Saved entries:
● ● ● ●
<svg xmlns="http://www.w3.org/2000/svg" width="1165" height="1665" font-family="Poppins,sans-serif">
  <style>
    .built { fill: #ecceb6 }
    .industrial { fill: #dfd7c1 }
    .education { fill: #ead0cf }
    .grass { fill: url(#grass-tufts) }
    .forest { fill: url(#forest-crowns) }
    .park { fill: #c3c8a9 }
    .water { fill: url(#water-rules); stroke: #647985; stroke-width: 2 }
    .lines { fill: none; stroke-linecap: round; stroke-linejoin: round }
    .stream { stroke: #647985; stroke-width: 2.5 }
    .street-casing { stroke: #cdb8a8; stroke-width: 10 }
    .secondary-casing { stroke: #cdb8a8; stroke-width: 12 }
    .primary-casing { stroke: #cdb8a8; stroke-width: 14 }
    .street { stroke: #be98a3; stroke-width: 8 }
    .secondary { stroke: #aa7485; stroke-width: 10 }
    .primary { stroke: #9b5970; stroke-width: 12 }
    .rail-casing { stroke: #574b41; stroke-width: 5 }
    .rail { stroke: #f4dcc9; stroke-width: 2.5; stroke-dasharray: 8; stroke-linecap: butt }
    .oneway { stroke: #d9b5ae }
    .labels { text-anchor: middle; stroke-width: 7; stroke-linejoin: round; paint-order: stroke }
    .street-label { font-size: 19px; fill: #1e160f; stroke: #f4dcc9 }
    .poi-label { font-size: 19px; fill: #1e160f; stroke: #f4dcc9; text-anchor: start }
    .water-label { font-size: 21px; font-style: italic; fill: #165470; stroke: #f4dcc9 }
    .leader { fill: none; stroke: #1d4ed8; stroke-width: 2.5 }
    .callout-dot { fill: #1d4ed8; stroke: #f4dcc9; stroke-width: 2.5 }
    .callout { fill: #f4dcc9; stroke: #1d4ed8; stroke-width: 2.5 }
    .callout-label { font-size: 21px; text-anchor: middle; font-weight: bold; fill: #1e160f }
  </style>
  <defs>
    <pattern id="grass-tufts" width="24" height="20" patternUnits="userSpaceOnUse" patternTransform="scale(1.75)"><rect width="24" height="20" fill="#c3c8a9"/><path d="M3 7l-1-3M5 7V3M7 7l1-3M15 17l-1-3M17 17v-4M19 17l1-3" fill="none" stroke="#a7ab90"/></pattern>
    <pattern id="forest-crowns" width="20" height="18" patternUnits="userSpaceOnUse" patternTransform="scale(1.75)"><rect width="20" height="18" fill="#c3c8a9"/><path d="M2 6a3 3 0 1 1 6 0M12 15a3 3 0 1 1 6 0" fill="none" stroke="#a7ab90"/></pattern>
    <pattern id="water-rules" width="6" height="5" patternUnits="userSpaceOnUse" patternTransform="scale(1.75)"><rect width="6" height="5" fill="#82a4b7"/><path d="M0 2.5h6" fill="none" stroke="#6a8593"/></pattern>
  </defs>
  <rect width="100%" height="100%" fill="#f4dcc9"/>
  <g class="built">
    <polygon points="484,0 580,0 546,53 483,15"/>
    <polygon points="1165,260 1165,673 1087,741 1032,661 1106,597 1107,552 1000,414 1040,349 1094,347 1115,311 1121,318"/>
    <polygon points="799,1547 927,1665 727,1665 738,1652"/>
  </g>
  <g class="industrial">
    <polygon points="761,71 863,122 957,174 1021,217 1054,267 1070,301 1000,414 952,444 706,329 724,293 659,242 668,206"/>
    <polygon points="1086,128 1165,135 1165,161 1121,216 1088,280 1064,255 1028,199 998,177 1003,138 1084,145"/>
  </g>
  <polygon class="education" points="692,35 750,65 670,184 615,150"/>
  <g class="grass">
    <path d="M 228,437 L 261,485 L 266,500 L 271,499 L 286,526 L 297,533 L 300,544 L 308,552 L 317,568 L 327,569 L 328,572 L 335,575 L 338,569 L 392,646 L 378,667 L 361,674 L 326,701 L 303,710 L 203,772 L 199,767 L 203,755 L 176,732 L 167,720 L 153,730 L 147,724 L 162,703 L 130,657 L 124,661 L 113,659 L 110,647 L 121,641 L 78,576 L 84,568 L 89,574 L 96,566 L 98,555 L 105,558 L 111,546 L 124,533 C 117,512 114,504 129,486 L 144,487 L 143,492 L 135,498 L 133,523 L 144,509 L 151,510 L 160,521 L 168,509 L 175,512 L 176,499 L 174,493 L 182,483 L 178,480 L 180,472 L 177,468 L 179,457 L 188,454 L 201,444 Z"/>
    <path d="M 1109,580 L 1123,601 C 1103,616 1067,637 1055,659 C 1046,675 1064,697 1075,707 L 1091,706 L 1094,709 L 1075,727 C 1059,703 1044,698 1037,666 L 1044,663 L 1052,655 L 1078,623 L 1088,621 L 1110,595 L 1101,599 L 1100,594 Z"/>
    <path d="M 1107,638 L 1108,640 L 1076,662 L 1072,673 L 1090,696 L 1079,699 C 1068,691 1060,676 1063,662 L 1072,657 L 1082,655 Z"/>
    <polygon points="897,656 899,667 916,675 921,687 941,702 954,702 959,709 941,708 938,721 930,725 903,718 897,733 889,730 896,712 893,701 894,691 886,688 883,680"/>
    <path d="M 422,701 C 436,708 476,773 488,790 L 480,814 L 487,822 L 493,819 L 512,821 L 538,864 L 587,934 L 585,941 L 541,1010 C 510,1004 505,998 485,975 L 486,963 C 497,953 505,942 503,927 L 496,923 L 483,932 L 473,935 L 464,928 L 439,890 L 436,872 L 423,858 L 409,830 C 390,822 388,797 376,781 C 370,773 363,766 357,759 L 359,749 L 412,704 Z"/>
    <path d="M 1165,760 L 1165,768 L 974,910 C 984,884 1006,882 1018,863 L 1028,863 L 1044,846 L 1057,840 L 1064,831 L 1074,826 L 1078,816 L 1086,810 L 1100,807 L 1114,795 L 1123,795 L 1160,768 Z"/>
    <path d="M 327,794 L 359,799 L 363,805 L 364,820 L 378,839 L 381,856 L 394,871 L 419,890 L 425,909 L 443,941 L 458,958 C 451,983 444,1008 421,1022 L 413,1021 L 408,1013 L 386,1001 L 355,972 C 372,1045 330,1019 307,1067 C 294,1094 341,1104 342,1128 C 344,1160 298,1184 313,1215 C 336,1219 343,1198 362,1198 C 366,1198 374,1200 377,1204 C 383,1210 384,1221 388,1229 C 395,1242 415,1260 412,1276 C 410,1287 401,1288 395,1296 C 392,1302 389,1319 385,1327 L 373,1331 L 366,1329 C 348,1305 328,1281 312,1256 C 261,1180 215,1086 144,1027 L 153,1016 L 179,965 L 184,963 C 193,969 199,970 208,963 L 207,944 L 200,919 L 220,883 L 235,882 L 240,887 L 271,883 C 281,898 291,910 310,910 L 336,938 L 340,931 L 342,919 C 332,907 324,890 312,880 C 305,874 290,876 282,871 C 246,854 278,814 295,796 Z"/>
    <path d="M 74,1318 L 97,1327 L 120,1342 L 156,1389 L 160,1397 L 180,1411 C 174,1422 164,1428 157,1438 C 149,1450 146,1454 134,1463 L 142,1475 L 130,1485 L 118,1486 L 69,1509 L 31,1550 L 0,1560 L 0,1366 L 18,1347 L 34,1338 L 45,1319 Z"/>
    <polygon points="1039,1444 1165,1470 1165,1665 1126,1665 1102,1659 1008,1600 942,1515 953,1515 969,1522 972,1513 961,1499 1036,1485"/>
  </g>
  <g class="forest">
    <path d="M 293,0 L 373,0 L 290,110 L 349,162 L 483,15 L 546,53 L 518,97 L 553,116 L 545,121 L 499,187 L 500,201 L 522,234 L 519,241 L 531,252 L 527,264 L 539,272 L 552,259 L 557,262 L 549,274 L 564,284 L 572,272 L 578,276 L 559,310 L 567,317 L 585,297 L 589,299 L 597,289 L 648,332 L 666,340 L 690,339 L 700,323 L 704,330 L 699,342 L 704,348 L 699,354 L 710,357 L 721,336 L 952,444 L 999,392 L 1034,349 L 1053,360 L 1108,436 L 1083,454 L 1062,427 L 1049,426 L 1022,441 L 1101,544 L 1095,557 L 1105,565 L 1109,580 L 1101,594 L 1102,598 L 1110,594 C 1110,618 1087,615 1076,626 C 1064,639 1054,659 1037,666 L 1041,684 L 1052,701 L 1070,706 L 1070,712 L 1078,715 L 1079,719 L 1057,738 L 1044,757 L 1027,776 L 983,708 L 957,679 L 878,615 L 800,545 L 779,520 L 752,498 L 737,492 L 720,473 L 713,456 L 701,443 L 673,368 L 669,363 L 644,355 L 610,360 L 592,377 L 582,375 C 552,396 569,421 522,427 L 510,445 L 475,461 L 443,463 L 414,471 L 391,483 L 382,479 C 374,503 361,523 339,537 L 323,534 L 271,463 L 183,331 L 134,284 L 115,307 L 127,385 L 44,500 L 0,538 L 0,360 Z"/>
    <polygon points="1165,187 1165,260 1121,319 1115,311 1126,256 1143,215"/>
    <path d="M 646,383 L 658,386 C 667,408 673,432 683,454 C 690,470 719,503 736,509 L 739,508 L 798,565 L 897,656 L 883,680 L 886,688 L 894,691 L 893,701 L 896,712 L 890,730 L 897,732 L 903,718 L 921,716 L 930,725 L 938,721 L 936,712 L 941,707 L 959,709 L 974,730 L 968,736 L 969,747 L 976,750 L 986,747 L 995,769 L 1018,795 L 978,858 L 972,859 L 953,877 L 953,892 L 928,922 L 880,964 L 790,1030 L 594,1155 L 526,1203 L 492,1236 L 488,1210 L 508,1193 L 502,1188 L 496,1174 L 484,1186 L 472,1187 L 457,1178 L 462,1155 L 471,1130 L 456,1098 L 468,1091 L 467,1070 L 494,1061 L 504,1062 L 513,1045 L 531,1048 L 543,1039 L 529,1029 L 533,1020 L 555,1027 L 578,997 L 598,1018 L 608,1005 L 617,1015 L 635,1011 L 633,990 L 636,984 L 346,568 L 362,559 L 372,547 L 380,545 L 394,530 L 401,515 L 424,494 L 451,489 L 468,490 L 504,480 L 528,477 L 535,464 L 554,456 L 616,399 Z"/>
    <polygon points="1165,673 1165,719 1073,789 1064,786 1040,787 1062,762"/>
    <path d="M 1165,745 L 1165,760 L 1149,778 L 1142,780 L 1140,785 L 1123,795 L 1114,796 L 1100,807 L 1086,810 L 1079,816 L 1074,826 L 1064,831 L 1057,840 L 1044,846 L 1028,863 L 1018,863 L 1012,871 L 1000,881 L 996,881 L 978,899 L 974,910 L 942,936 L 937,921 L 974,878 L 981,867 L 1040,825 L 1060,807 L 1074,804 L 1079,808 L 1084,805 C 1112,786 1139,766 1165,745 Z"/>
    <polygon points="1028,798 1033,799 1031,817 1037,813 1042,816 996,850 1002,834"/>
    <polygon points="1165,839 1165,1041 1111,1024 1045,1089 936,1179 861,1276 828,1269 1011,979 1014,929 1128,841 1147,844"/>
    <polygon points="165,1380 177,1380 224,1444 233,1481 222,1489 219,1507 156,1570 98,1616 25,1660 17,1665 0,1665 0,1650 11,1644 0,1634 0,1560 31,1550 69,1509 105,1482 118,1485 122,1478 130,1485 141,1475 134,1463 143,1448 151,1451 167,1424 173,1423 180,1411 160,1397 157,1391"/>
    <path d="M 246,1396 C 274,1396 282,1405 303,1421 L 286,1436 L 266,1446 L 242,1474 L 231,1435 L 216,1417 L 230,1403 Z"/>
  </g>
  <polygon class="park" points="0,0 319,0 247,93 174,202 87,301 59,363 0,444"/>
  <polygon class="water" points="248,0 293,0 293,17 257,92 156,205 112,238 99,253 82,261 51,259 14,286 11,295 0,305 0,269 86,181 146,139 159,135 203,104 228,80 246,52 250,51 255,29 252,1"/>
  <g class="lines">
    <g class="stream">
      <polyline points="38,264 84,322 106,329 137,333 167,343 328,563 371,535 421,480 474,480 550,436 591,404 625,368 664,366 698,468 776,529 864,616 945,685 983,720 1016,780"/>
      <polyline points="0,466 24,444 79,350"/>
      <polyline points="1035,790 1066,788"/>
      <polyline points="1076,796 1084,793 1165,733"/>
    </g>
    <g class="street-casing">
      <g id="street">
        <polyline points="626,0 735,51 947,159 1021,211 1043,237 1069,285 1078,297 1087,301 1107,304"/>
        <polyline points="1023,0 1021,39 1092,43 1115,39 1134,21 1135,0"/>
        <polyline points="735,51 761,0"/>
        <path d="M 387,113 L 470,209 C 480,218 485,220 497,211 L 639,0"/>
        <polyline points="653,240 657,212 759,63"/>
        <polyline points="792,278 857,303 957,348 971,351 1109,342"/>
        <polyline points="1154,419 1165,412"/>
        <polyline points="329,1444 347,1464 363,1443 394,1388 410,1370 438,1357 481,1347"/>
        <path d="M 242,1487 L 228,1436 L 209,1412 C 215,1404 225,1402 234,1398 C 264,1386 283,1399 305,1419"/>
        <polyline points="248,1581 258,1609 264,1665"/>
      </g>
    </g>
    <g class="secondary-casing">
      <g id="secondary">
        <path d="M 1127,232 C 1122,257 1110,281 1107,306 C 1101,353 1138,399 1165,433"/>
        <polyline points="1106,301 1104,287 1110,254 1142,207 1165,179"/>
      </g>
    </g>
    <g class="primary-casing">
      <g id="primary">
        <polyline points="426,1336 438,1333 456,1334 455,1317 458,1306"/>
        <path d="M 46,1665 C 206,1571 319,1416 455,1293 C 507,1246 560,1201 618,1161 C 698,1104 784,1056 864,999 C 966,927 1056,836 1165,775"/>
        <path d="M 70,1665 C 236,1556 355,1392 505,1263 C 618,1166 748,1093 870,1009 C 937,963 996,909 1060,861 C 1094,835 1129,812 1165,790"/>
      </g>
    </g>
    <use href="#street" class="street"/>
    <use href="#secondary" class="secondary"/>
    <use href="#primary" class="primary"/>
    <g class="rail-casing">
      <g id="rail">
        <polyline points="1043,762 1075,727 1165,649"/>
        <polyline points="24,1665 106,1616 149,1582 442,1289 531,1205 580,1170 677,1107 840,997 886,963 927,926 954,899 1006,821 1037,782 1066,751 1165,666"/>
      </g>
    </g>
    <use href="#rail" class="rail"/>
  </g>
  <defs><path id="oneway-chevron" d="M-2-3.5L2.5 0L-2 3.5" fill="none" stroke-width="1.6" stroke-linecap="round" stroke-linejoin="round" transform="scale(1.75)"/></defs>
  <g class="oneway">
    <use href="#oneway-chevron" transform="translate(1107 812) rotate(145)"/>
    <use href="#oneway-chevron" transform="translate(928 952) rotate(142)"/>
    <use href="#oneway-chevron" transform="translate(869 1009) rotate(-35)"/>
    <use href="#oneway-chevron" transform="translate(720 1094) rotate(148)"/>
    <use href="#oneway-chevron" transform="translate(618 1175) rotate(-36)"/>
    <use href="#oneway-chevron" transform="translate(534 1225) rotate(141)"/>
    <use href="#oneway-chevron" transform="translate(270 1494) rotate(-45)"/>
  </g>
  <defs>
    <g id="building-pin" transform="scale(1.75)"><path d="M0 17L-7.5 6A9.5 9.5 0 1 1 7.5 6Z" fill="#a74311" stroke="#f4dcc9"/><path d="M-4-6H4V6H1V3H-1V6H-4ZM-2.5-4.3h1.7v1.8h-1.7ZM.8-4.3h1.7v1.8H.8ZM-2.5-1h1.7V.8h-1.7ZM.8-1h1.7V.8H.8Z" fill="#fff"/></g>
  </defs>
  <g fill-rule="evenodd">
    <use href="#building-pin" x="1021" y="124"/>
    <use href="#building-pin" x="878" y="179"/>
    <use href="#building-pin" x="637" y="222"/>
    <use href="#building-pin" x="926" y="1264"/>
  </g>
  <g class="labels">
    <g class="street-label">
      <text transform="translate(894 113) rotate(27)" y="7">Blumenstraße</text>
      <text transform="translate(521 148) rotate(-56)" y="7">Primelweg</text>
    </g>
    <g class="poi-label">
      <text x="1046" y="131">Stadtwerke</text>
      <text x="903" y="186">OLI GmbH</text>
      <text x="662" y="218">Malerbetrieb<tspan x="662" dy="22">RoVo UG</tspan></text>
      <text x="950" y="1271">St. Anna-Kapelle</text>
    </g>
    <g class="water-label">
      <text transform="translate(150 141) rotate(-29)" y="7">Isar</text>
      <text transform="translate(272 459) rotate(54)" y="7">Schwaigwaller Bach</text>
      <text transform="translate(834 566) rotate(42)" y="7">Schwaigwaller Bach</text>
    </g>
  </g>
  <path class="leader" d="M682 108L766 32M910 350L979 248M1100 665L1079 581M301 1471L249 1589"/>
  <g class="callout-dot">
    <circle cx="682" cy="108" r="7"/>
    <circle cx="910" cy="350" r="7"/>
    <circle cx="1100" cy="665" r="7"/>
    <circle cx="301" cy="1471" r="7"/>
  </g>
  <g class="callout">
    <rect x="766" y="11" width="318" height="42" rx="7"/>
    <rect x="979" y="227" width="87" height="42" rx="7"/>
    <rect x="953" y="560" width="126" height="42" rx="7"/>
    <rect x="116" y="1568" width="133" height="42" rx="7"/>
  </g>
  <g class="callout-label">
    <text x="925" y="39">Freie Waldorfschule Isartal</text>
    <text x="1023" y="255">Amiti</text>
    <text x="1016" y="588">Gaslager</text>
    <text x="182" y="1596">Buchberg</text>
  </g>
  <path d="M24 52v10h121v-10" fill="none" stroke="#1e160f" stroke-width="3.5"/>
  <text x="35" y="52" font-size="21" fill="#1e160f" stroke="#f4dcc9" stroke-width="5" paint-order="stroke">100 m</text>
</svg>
● ● ● ●
### EXERCISE DESCRIPTION:
Find the word "lines" in the data and copy out each line where it turns up.

### THE ANSWER:
    .lines { fill: none; stroke-linecap: round; stroke-linejoin: round }
  <g class="lines">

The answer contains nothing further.